Hi, this is my first post, and I don't know anyone here yet, but I do have experience with this issue, so here is my 2 cents:
(1) Both of you need to get out of the "Blame Game" - it isn't anyone's fault, unless (a) you aren't telling him what feels good, or (b) he is ignoring you.
(2) You need to become more familiar with what makes you come by masturbating in various ways. Then you can show him what works. It is also a weird fact that the more you have orgasms (no matter how), the easier it becomes to have them. Kinda like practice makes perfect.
(3) Some women can only come with clitoral stimulation, some vaginal, some both. In a kind way, you need to educate your boyfriend that YOUR orgasms do not follow HIS (or any one else's) rules. Maybe you could tell him that your vagina is all for it, but your clit is deaf.
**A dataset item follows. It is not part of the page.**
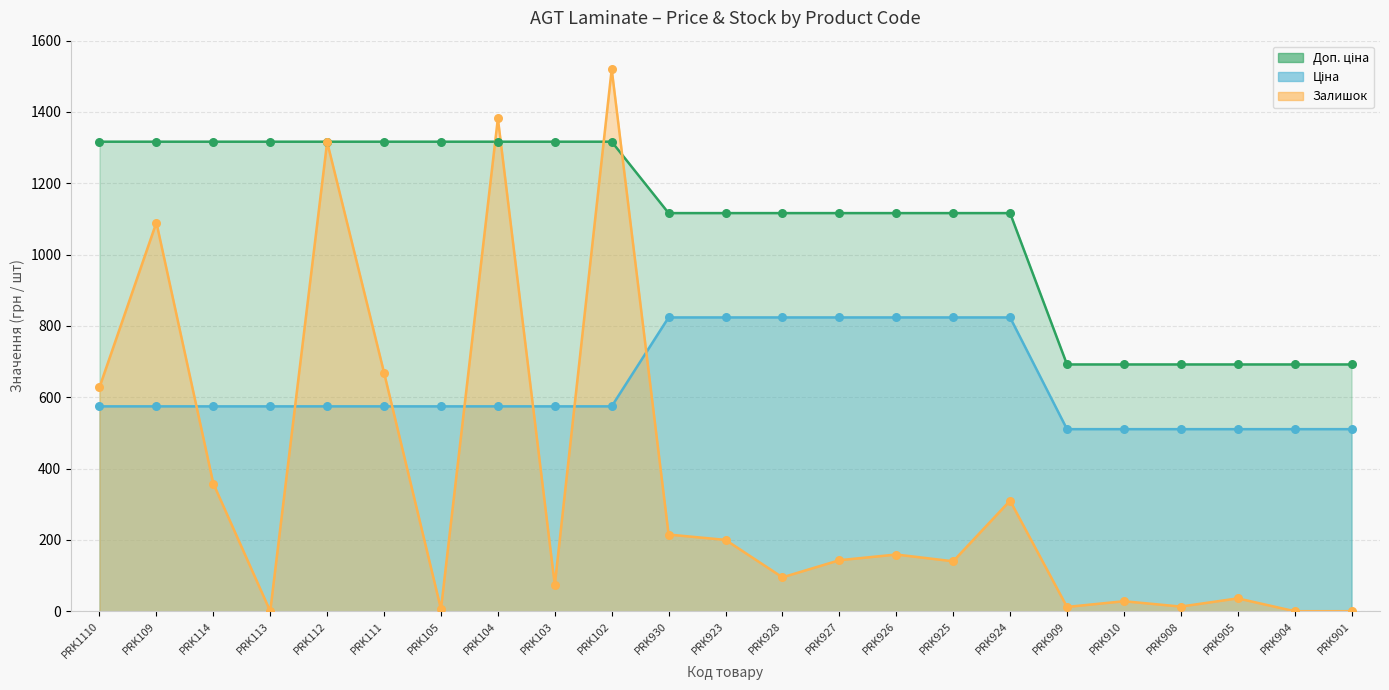

Which series reaches the maximum Y coordinate?

Залишок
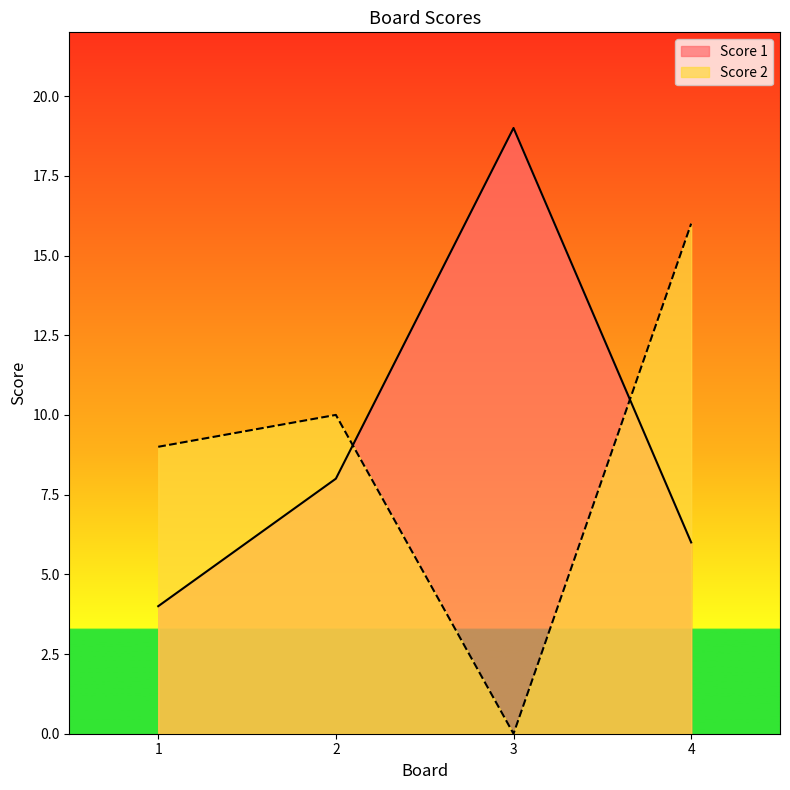

The Score 1 series shows 6 at 4. True or false?

True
(4) Try removing the pressure by making love, but NOT trying to come - just focus on making it feel good. That can include you rubbing your clit, him rubbing you clit, using a vibrator, and with or without intercourse. Remember, while doing this, the point is NOT to come - the point is just to feel good. If you keep that up for a few times, sooner or later, you will come by accident!
(5) Communicate openly, honestly, and with kindness - but don't let him make you feel guilty or "less than" in any way.
Good luck, and don't give up! Sorry if I went on too long or offended anyone.